Bill Douglas' office refuses to recognize same-sex domestic battery. One of my clients was shot to death by her female domestic partner after her ex who had been charged by Coeur d'Alene City Police with Felony Domestic Battery with Traumatic Injury (including a broken nose, a broken wrist, and bruising from head to toe). Douglas' deputy, Reece Sterett, told me point blank that it was their POLICY "not to charge same-sex domestic violence as felonies." This is a violation of Fourteenth Amendment to the Constitution (see my webpage www.punkattorney.org, which is currently under construction, but has working links to the U.S. constitution). Her batterer's case was sent back to the city of Coeur d'Alene where it was passed to an utterly incompetent attorney named John Christiansen, who amended the charge without notifying my client, the VICTIM, to a misdemeanor disturbing the peace.
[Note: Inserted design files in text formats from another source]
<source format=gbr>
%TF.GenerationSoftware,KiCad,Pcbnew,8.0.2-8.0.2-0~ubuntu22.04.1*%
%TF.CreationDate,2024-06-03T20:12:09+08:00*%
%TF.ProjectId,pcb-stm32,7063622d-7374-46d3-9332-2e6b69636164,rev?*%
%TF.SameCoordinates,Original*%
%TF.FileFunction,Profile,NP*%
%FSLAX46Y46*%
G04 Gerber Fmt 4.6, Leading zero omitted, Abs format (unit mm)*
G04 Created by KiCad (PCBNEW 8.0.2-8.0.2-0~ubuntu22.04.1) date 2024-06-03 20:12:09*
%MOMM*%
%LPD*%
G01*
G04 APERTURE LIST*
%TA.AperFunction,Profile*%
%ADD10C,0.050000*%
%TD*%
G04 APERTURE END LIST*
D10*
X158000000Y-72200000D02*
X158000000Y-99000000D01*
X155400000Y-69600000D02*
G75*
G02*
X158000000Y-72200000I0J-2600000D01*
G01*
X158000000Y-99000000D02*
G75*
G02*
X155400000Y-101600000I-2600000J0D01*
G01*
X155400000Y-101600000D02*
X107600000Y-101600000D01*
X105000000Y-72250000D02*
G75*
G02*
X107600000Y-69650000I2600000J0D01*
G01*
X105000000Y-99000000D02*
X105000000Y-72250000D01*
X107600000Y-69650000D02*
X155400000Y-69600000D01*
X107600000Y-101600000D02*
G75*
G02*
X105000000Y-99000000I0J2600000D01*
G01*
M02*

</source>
She was never contacted about the offer, she was not notified when her batterer was in or out of custody, and she was not allowed to speak at her ex's sentence. All of these opportunities are provided for under Amendment 25 of the Idaho Constitution. Instead, she got two bullets to the back of her head.
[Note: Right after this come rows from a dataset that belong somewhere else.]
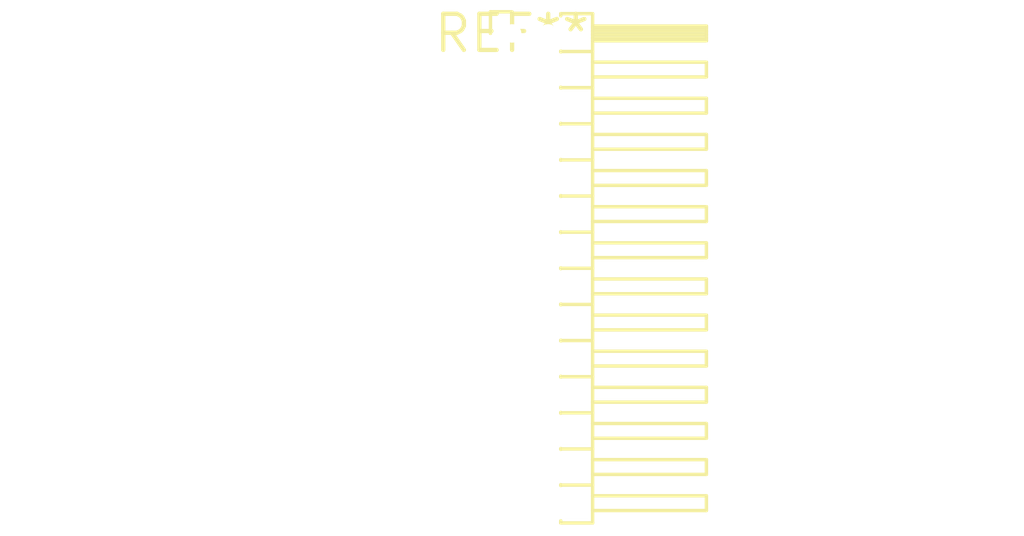
<source format=kicad_pcb>
(kicad_pcb (version 20240108) (generator pcbnew)

  (general
    (thickness 1.6)
  )

  (paper "A4")
  (layers
    (0 "F.Cu" signal)
    (31 "B.Cu" signal)
    (32 "B.Adhes" user "B.Adhesive")
    (33 "F.Adhes" user "F.Adhesive")
    (34 "B.Paste" user)
    (35 "F.Paste" user)
    (36 "B.SilkS" user "B.Silkscreen")
    (37 "F.SilkS" user "F.Silkscreen")
    (38 "B.Mask" user)
    (39 "F.Mask" user)
    (40 "Dwgs.User" user "User.Drawings")
    (41 "Cmts.User" user "User.Comments")
    (42 "Eco1.User" user "User.Eco1")
    (43 "Eco2.User" user "User.Eco2")
    (44 "Edge.Cuts" user)
    (45 "Margin" user)
    (46 "B.CrtYd" user "B.Courtyard")
    (47 "F.CrtYd" user "F.Courtyard")
    (48 "B.Fab" user)
    (49 "F.Fab" user)
    (50 "User.1" user)
    (51 "User.2" user)
    (52 "User.3" user)
    (53 "User.4" user)
    (54 "User.5" user)
    (55 "User.6" user)
    (56 "User.7" user)
    (57 "User.8" user)
    (58 "User.9" user)
  )

  (setup
    (pad_to_mask_clearance 0)
    (pcbplotparams
      (layerselection 0x00010fc_ffffffff)
      (plot_on_all_layers_selection 0x0000000_00000000)
      (disableapertmacros false)
      (usegerberextensions false)
      (usegerberattributes false)
      (usegerberadvancedattributes false)
      (creategerberjobfile false)
      (dashed_line_dash_ratio 12.000000)
      (dashed_line_gap_ratio 3.000000)
      (svgprecision 4)
      (plotframeref false)
      (viasonmask false)
      (mode 1)
      (useauxorigin false)
      (hpglpennumber 1)
      (hpglpenspeed 20)
      (hpglpendiameter 15.000000)
      (dxfpolygonmode false)
      (dxfimperialunits false)
      (dxfusepcbnewfont false)
      (psnegative false)
      (psa4output false)
      (plotreference false)
      (plotvalue false)
      (plotinvisibletext false)
      (sketchpadsonfab false)
      (subtractmaskfromsilk false)
      (outputformat 1)
      (mirror false)
      (drillshape 1)
      (scaleselection 1)
      (outputdirectory "")
    )
  )

  (net 0 "")

  (footprint "PinHeader_2x14_P1.27mm_Horizontal" (layer "F.Cu") (at 0 0))

)

</source>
The Idaho Court of Appeals has recently issued an opinion indicating that in overturning a case, it was doing so in light of it being "another in a long line or pattern of repetitious misconduct" by the Kootenai County prosecutor's office." John Christiansen was an adored deputy of Dave Young in Canyon County who apparently had a heart attack after I filed a bar complaint, and dragged him through a two day malpractice deposition, in my client's wrongful death case. I salute him for dying when he did.

Dave Young is a dictatorial prosecutor. He has absolutely no experience in criminal law, and has only settled one criminal trial (a misdemeanor DUI) at half time in his entire legal career. How he was elected boggles my mind. He uses battery as his management style. And, recently compromised the identity of a federally protected witness. He will not accept responsibility for his actions, nor will he apologize. He has cost Canyon County tax payers millions of dollars in wrongful death actions, prosecutorial misconduct actions, and very likely in this most recent conduct, yet because he has an (R) after his name, and has not yet been indicted for raping a child, he has been re-elected (though unlike Phil Robinson, he's not a likeable guy, and has been subject to a recall vote after a domestic violence victim was murdered by her batterer). Of course, it is important to note that his son, Mark, is also an employee of Canyon County and been on PAID administrative suspension, pending a federal indictment on child porn charges. How much is Mr. Young costing Canyon County, Idaho? What could that money be doing for our state? Protecting domestic violence victims? Preventing gang violence? Improving schools?